Museum für Tierkunde

Sektion Mammalogie

In den Sammlungsräumen der Sektion Mammalogie werden über 1.200 Arten in über 25.000 Belegexemplaren, in Form von Dermoplastiken, Bälgen, Fellen, Trophäen, Skeletten und Nasspräparaten, verwahrt.

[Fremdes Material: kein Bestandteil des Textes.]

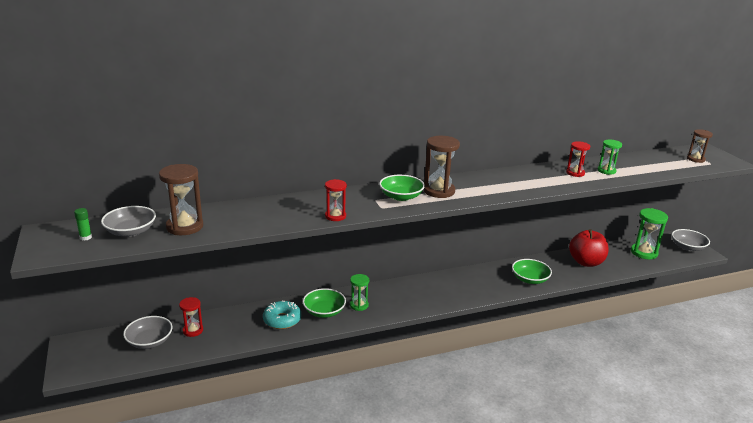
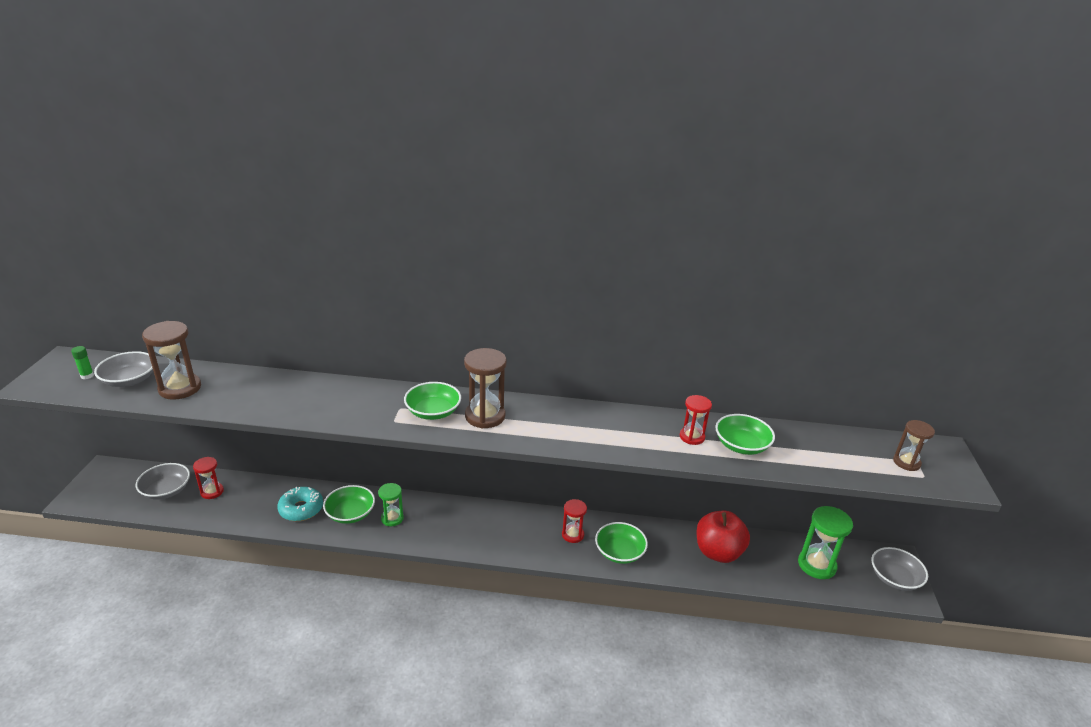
camera: 25 degrees right, 5 degrees up
red hourglass [325,179,347,221] -> red hourglass moved to [562,499,587,543]
green hourglass [598,139,622,175] -> green bowl [715,414,775,455]

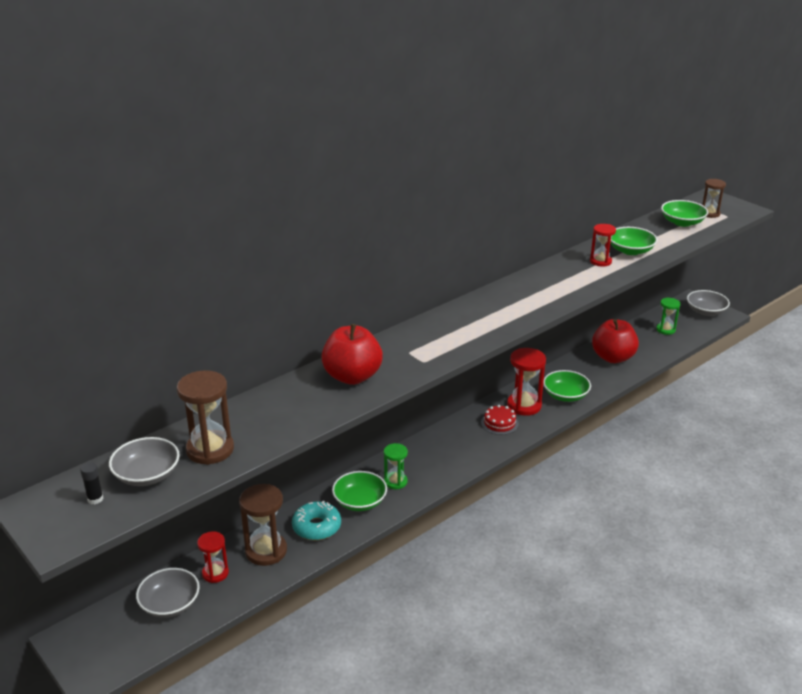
camera: 45 degrees left, 0 degrees up
green glue stick [71,346,94,379] -> black glue stick [80,463,103,504]
green bowl [404,382,461,420] -> green bowl moved to [661,200,708,227]
brown hourglass [464,348,507,428] -> brown hourglass moved to [239,484,287,566]
red hourglass [562,499,587,543] -> red hourglass [507,348,546,416], size x1.62
green hourglass [798,506,853,579] -> green hourglass [656,297,680,335], size x0.62
none -> red apple [321,324,383,385]
none -> red cake [481,405,519,435]

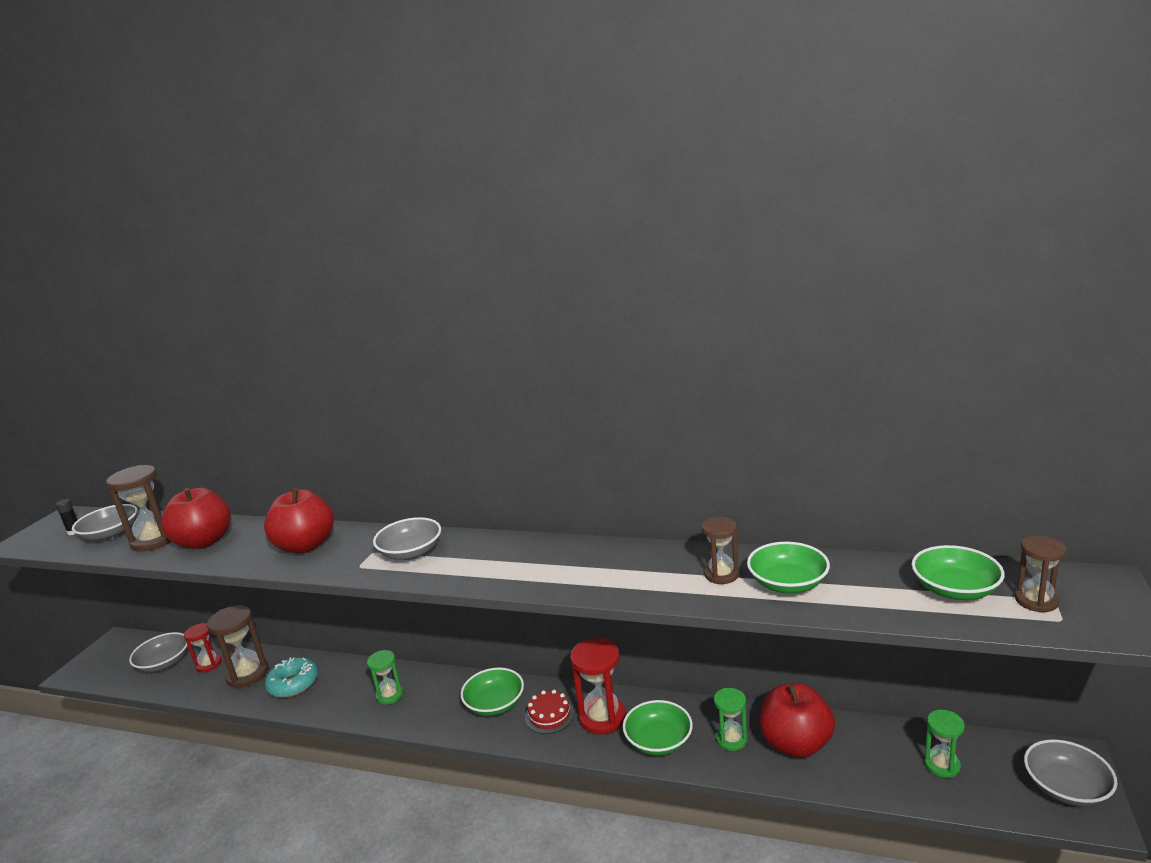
camera: 60 degrees right, 10 degrees down
green bowl [332,471,387,511] -> green bowl moved to [461,667,524,716]
red hourglass [590,224,616,267] -> brown hourglass [702,517,739,584]
none -> red apple [161,487,231,549]
none -> grey bowl [373,517,441,560]
none -> green hourglass [714,688,748,751]

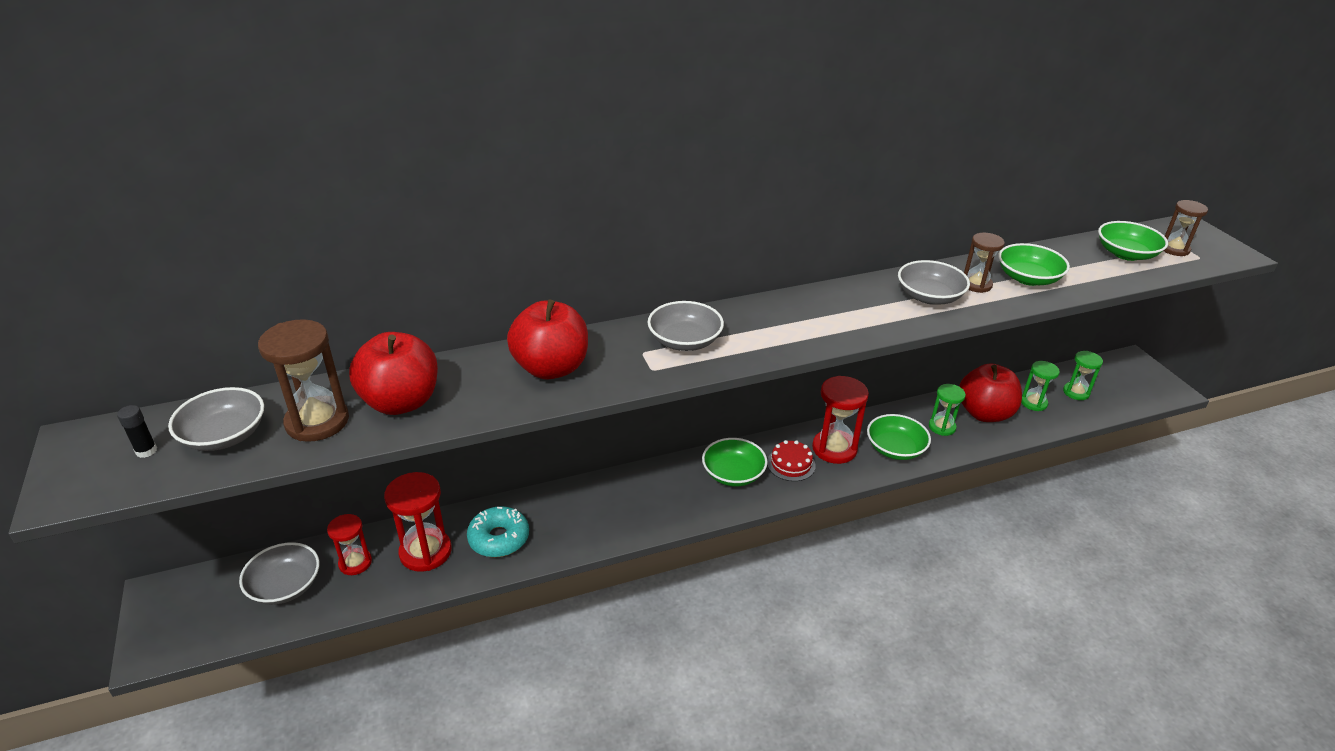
camera: 40 degrees left, 15 degrees up
brown hourglass [207,605,269,688] -> red hourglass [384,472,452,572]
green hourglass [367,650,403,705] -> green hourglass moved to [1021,361,1060,411]
grey bowl [1024,740,1117,806] -> grey bowl moved to [898,260,970,305]

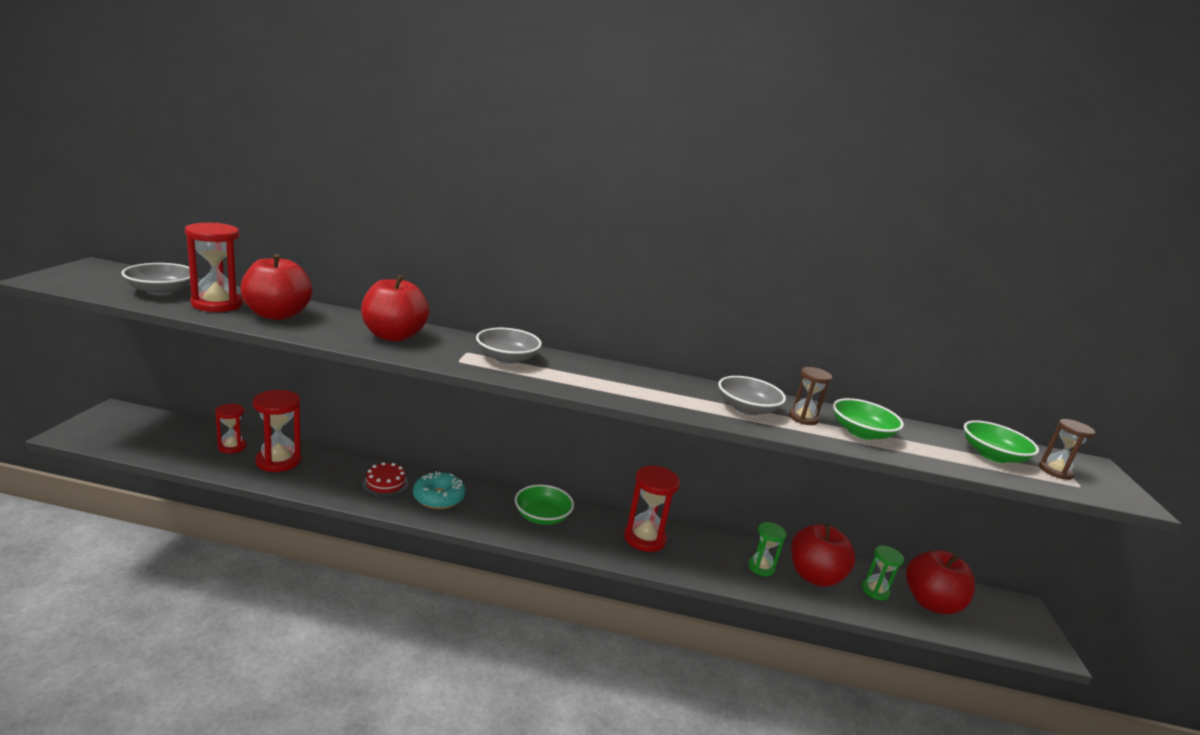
camera: 25 degrees right, 15 degrees down
black glue stick [117,405,157,458] -> none
grey bowl [239,542,320,605] -> none
brown hourglass [258,319,349,442] -> red hourglass [185,223,243,312]
turquoise donut [467,506,529,557] -> turquoise donut moved to [413,471,466,509]
red cake [767,440,816,481] -> red cake moved to [362,462,409,497]
green bowl [867,414,931,460] -> none
green hourglass [1063,351,1103,400] -> red apple [906,550,975,614]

Unsere Forschung trägt im Wesentlichen zu dem Forschungsbereich Biodiversität, Systematik und Evolution bei, aber auch zur Dokumentation von Funden geschützter Arten (besonders Wildkatze, Fischotter und Biber).

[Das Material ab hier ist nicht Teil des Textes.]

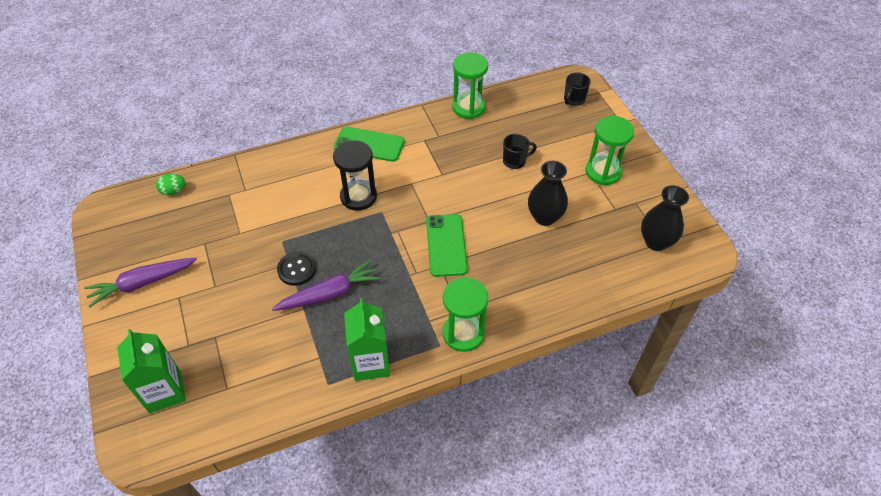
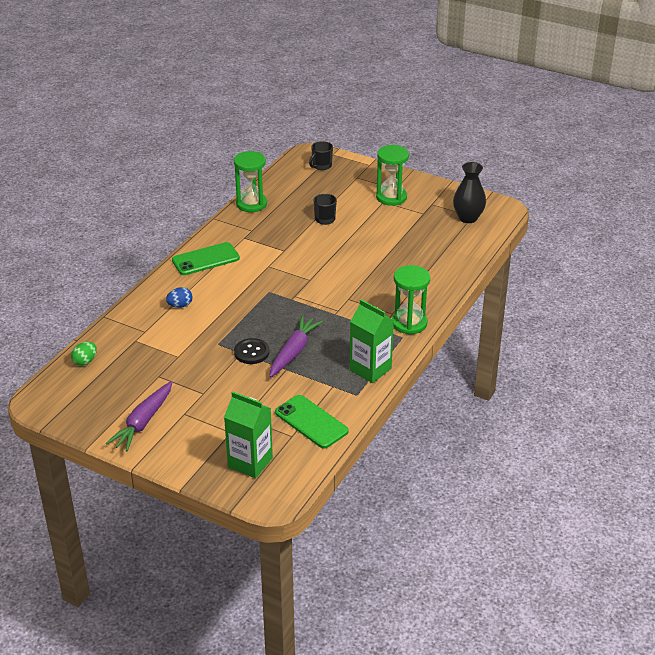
camera: 40 degrees left, 15 degrees down
black hourglass [333,140,377,211] -> none
green phone [426,214,468,277] -> green phone moved to [275,395,349,448]
black vase [528,161,568,226] -> none
black mug [564,72,591,106] -> black mug turned 45 degrees clockwise [309,141,333,170]
none -> blue egg [166,287,193,308]

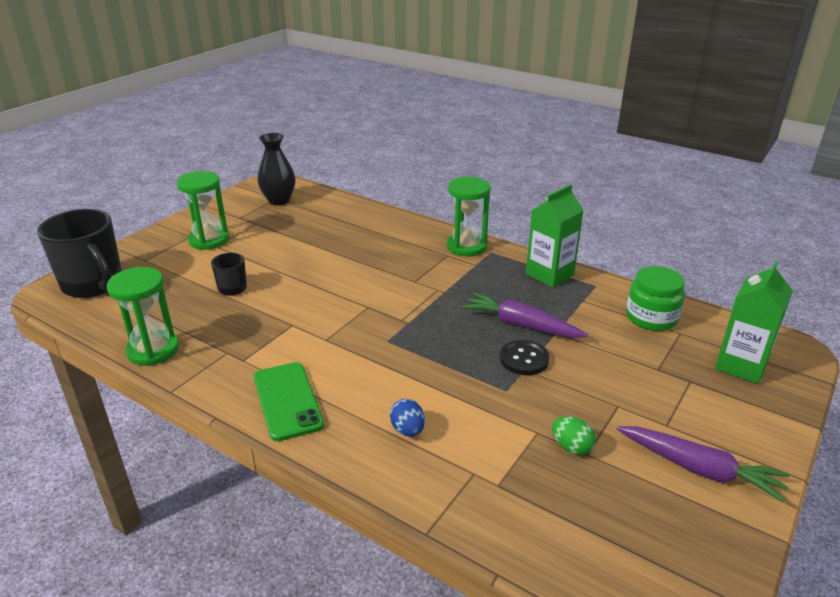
camera: 85 degrees left, 5 degrees down
green egg [71,342,97,366] -> green egg moved to [552,416,596,455]
green phone [275,395,349,448] -> green jar [626,266,685,331]
black mug [309,141,333,170] -> black mug [37,209,122,298], size x2.08

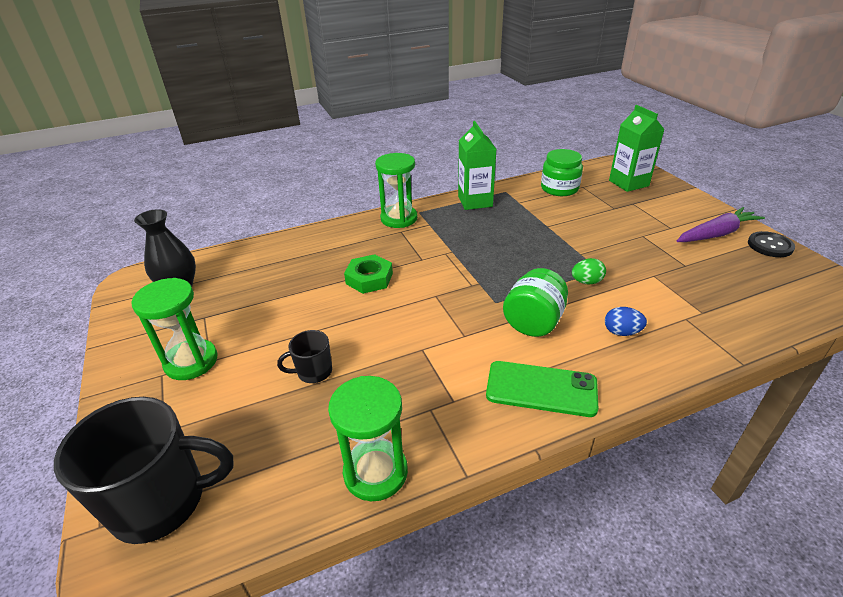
camera: 55 degrees left, 5 degrees up
purple carrot [461,292,588,338] -> none
black button [500,340,549,375] -> black button moved to [748,231,795,257]
green egg [552,416,596,455] -> green egg moved to [572,258,606,285]
none -> green nut [344,254,393,294]
none -> green jar [503,268,568,337]

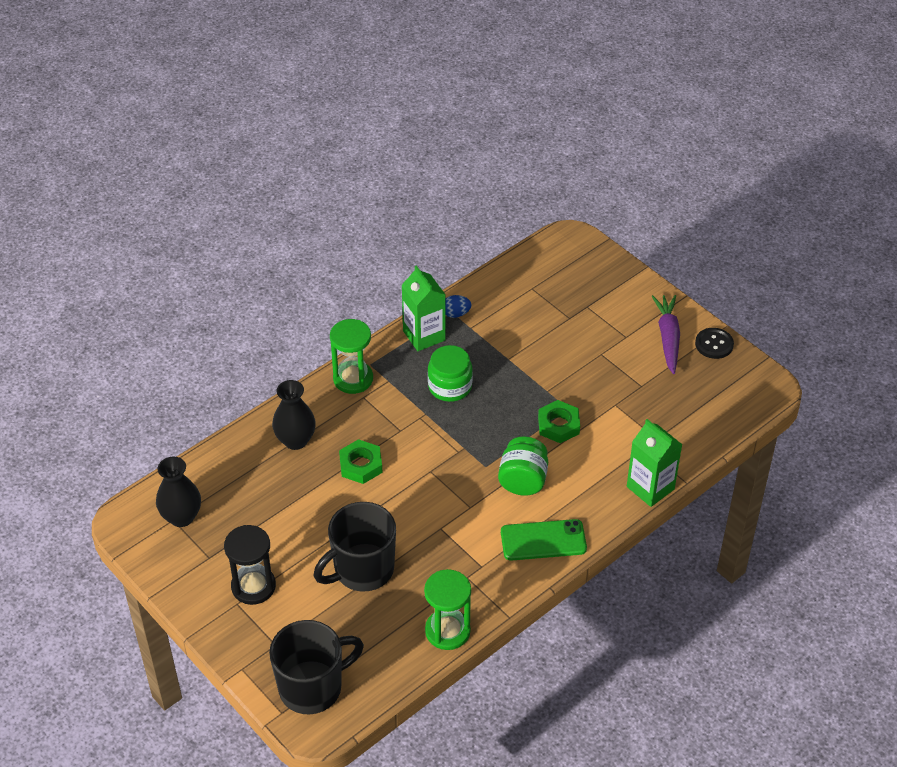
camera: 20 degrees left, 10 degrees up
green hourglass [131,278,218,380] -> black hourglass [224,525,276,605]
black mug [277,330,332,383] -> black mug [314,502,396,592], size x2.08
green jar [541,149,583,196] -> green jar moved to [428,345,473,402]
green egg [572,258,606,285] -> green nut [538,400,580,443]
blue egg [605,307,647,336] -> blue egg moved to [446,295,471,318]
green carton [609,105,665,192] -> green carton moved to [627,419,682,507]
purple carrot [677,207,765,242] -> purple carrot turned 45 degrees counterclockwise [652,295,680,374]
none -> black vase [272,380,316,450]

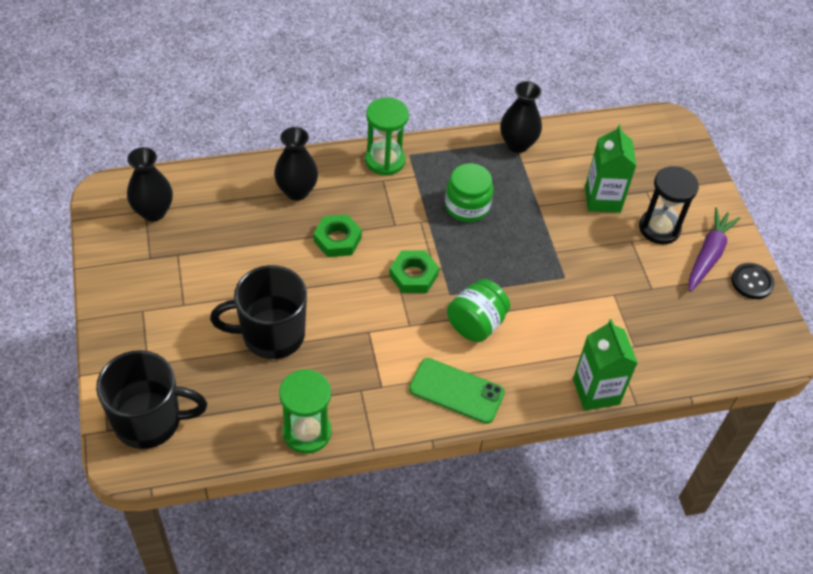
camera: 25 degrees right, 5 degrees up
black hourglass [224,525,276,605] -> black hourglass moved to [639,166,699,244]
green carton [402,266,446,351] -> green carton moved to [585,125,636,213]
blue egg [446,295,471,318] -> black vase [500,81,542,153]
green nut [538,400,580,443] -> green nut moved to [389,251,439,293]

Es finden beispielsweise morphologische und ökologische Forschungen an heutigen und fossilen Nagetieren und Raubtieren statt (z.B. Castoridae,  fiber, Lutra lutra, Felis silvestris, Canis lupus, u.a. ) statt.

Ein Schwerpunkt der Forschung ist derzeit die Mitarbeit im Forschungsprojekt: Identifying the genomic loci underlying mammalian phenotypic variability using Forward Genomics with Semantic Phenotypes (hier Modul M1: Phenotyping“ des interdisziplinären Großprojekts. Das Projekt ist im SAW Verfahren durch die Leibnitzgesellschaft gefördert (2016-2019)
Doktorandin: Maria Jähde

Kooperationen

Prof. Hermann Ansorge, Senckenberg Görlitz, SAW Projekt, Wölfe
Prof. Jochen Hampe, Universitätsklinik TU Dresden
Dr. Nikolai Hecker, MPI Dresden
Dr. Micheal Hiller, MPI Dresden
Dr. Thomas Lehmann, Senckenberg Frankfurt, SAW Projekt, Kopidodon (Messel fossil)
Dr., P.D. Irina Ruf, Seckenberg Frankfurt, SAW Projekt
Dr. Heiko Stuckas, Senckenberg Dresden, SAW Projekt, genetics of chiroptera and shrews
Prof. Dr. Elly Tanaka, IMP Wien, SAW Projekt

Prof. Dr. Madelaeine Böhme, Senckenberg Tübingen, HEP, taxonomy of fossil Castoridae
Dr. Lutz Maul, Senckenberg Weimar, fossile Castoridae
Dr. P.D. Thomas Moers, Reichsmuseum Stockholm, fossile NagetiereProf. Leonid Rekovets, Universität Breslau, fossile Castoridae
Vitalii Demeshkant, pHd Student, University of Breslau, tooth enamel of equidae and Cervidae

Präparation

Die Hauptaufgabe der Präparatoren ist die Konservierung der eingehenden heute lebenden Wirbeltiere für die Sammlung. Das heißt im wesentlichen die Herstellung von Bälgen, Fellen oder Häuten und Skeletten, Alkoholpräparaten für die Aufbewahrung in der wissenschaftlichen Sammlung. Zumindest bei Säugetieren und Vögeln ist es wichtig, dass bestimmte Körpermaße bei der Präparation genommen werden, die sonst nicht mehr gemessen werden können; und daß das Geschlecht bestimmt wird. Genaues Arbeiten ist hier wehr wichtig.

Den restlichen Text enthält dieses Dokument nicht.